* EXERCISE
A complete response lists each line of the data below that includes the word "padding".

Front-end code change data

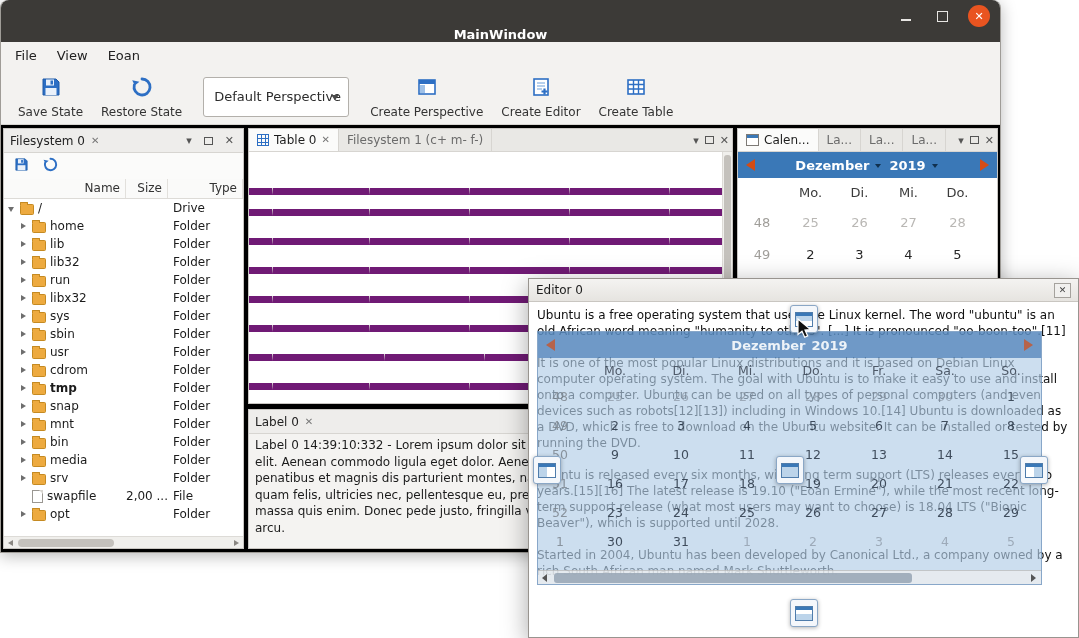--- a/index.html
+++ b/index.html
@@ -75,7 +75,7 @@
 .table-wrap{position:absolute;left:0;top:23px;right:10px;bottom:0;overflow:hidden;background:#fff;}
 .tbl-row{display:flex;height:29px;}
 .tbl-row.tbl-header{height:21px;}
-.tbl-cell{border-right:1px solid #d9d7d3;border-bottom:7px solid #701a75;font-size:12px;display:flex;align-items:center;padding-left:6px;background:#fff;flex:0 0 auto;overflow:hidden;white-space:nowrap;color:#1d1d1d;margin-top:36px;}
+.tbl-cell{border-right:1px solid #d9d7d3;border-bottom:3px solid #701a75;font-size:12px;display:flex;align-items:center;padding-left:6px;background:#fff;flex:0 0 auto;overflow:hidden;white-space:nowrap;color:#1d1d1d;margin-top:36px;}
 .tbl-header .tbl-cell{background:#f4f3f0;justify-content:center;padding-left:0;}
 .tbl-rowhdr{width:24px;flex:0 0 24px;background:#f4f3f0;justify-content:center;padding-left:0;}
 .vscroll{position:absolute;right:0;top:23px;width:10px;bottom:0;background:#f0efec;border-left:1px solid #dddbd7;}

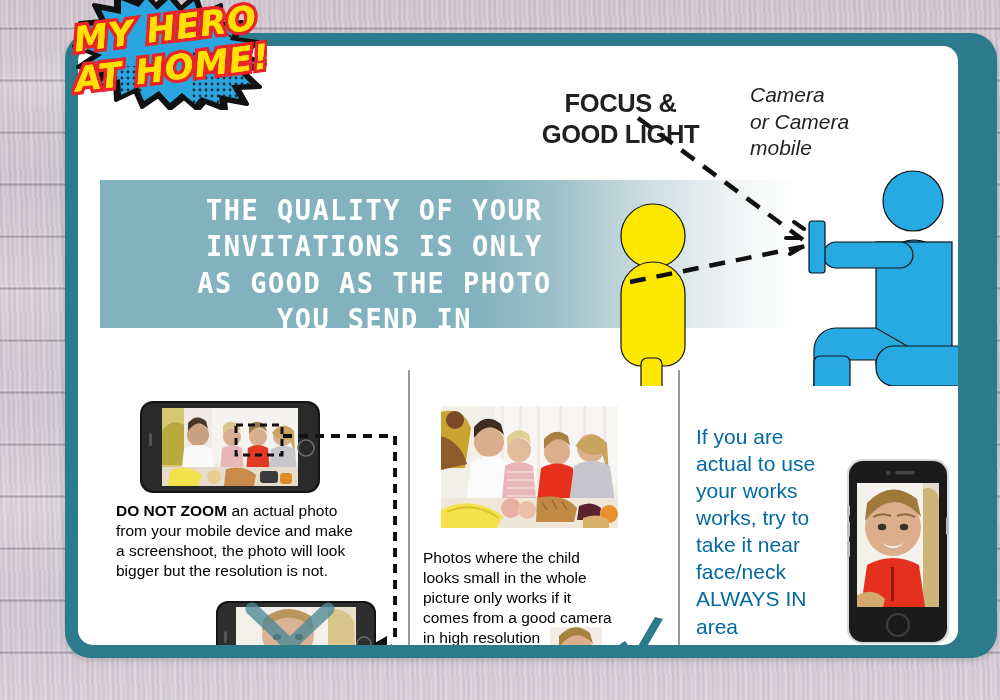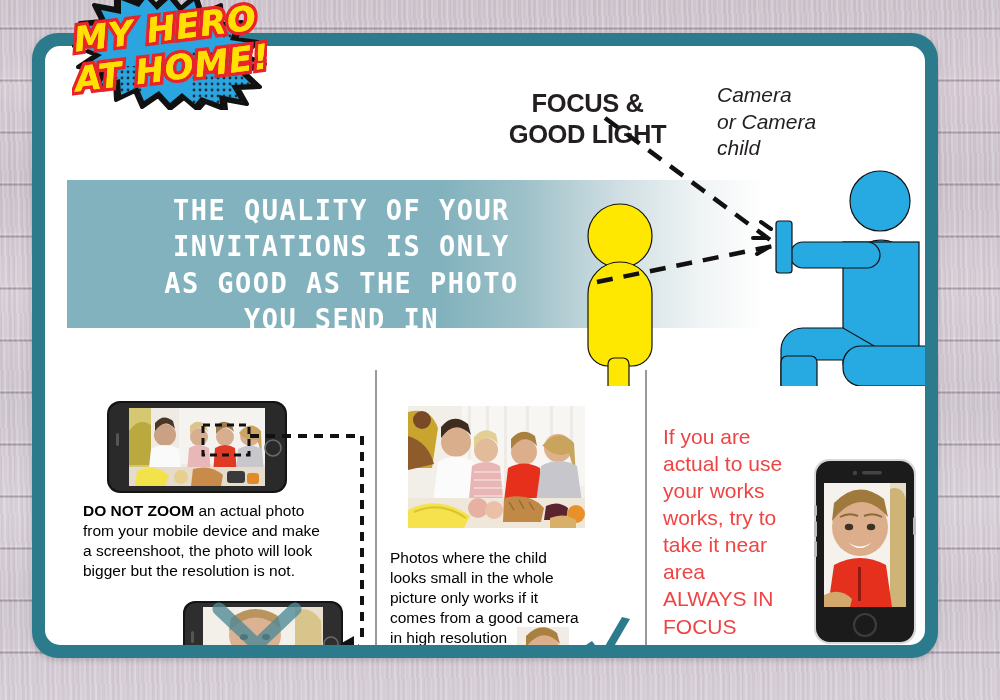--- a/index.html
+++ b/index.html
@@ -41,9 +41,10 @@
 
   
   #card{
-    position:absolute;left:32px;top:33px;width:906px;height:625px;
+    position:absolute;left:65px;top:33px;width:906px;height:625px;
     background:#2c7b8c;border-radius:26px;
     box-shadow:0 2px 6px rgba(0,0,0,0.18);
+    padding-left:26px;
   }
   #sheet{
     position:absolute;left:13px;top:13px;width:880px;height:599px;

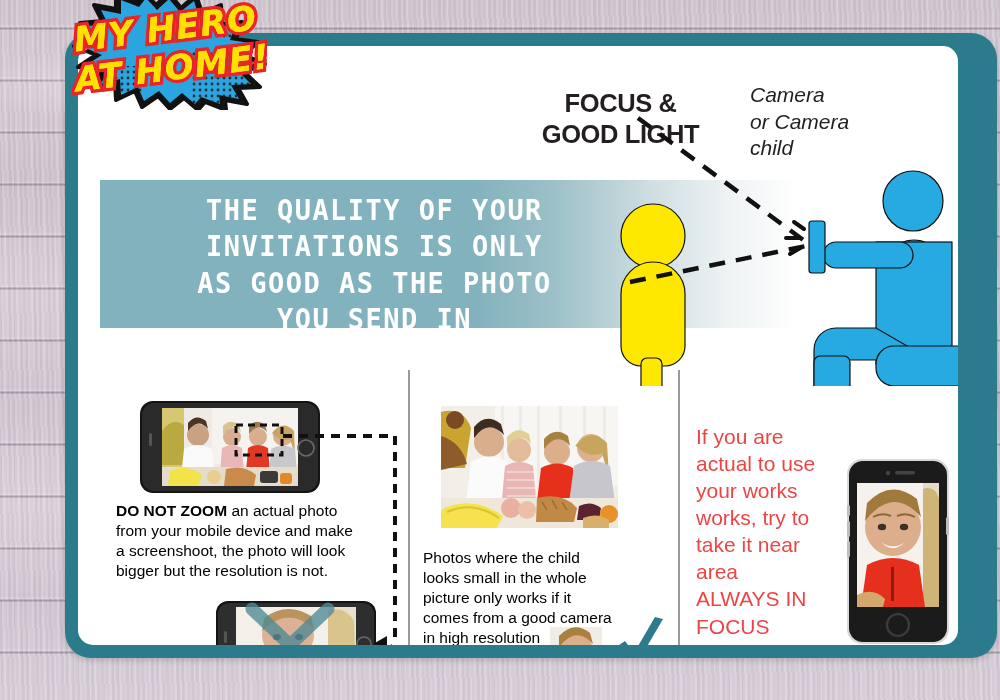--- a/index.html
+++ b/index.html
@@ -128,7 +128,7 @@
     <div class="toplabel" id="camera-label">
       <div>Camera</div>
       <div>or Camera</div>
-      <div>child</div>
+      <div>mobile</div>
     </div>
 
     <div id="banner">

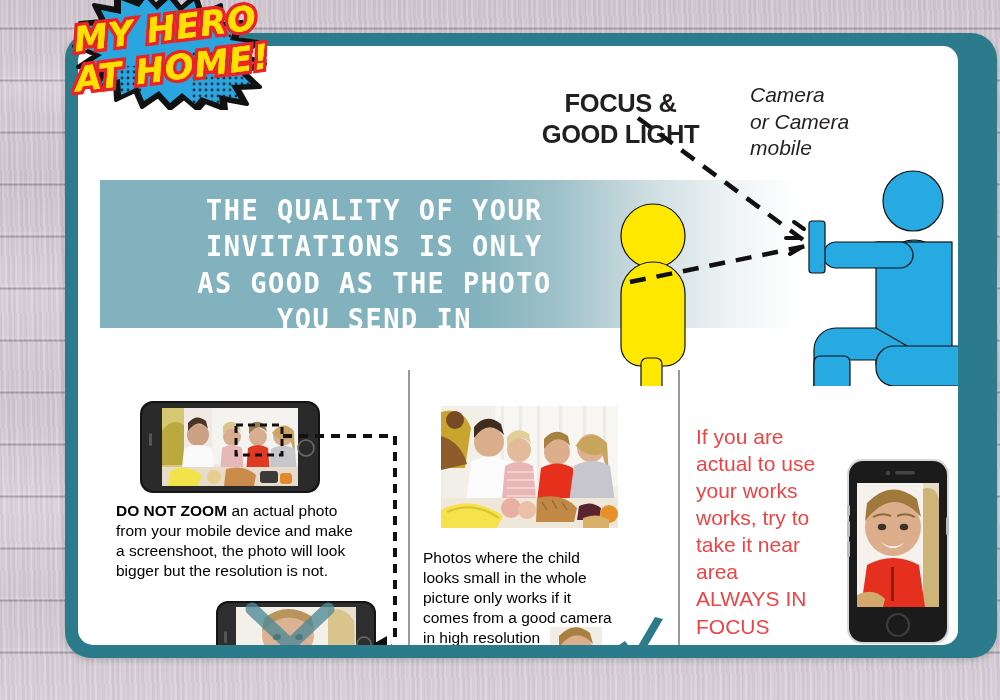--- a/index.html
+++ b/index.html
@@ -106,7 +106,7 @@
   #p2-check{position:absolute;left:537px;top:271px;}
 
   
-  #p3-text{position:absolute;left:618px;top:77px;width:165px;font-size:21px;line-height:1.29;color:#ef4444;}
+  #p3-text{position:absolute;left:618px;top:77px;width:165px;font-size:21px;line-height:1.29;color:#0369a1;}
   #phone-v{position:absolute;left:769px;top:113px;}
 
   

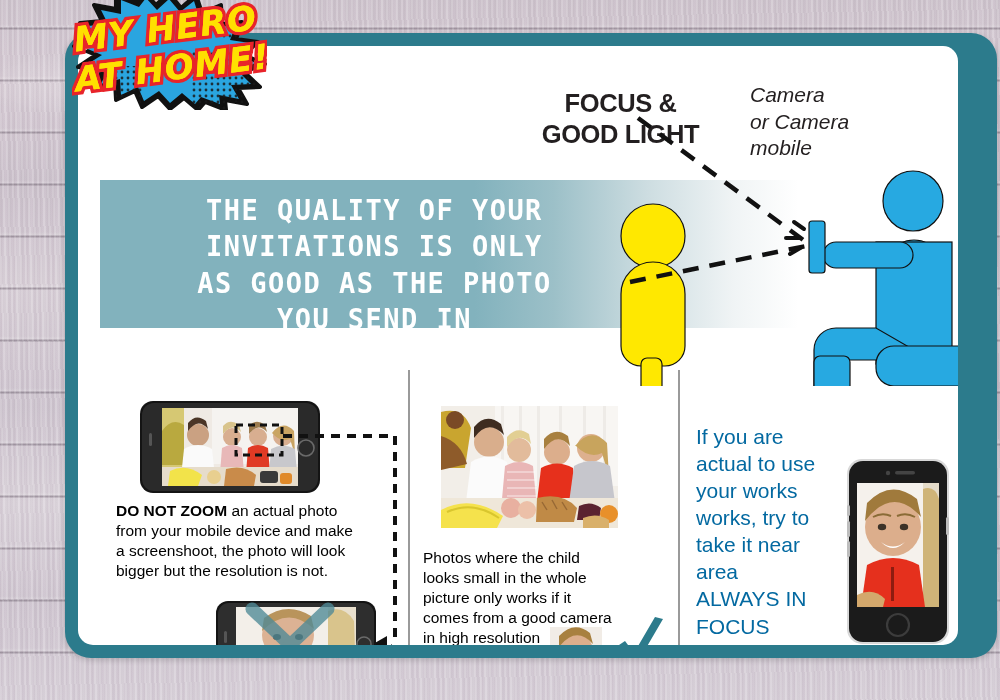--- a/index.html
+++ b/index.html
@@ -329,6 +329,7 @@
         <div>your works</div>
         <div>works, try to</div>
         <div>take it near</div>
+        <div>face/neck</div>
         <div>area</div>
         <div>ALWAYS IN</div>
         <div>FOCUS</div>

* COMPLETED TASK
-.tbl-cell{border-right:1px solid #d9d7d3;border-bottom:7px solid #701a75;font-size:12px;display:flex;align-items:center;padding-left:6px;background:#fff;flex:0 0 auto;overflow:hidden;white-space:nowrap;color:#1d1d1d;margin-top:36px;}
+.tbl-cell{border-right:1px solid #d9d7d3;border-bottom:3px solid #701a75;font-size:12px;display:flex;align-items:center;padding-left:6px;background:#fff;flex:0 0 auto;overflow:hidden;white-space:nowrap;color:#1d1d1d;margin-top:36px;}
 .tbl-header .tbl-cell{background:#f4f3f0;justify-content:center;padding-left:0;}
 .tbl-rowhdr{width:24px;flex:0 0 24px;background:#f4f3f0;justify-content:center;padding-left:0;}
+    padding-left:26px;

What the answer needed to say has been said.